| WHAT IS REQUIRED |
In your copy, include every entry exactly as written but no pictures.

[Stored dataset items]

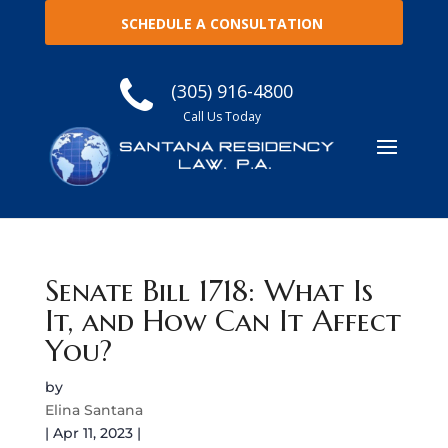
SCHEDULE A CONSULTATION
(305) 916-4800
Call Us Today
Senate Bill 1718: What Is
It, and How Can It Affect
You?
by
Elina Santana
|
Apr 11, 2023
|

| THE ANSWER |
SCHEDULE A CONSULTATION
(305) 916-4800
Call Us Today
Senate Bill 1718: What Is
It, and How Can It Affect
You?
by
Elina Santana
|
Apr 11, 2023
|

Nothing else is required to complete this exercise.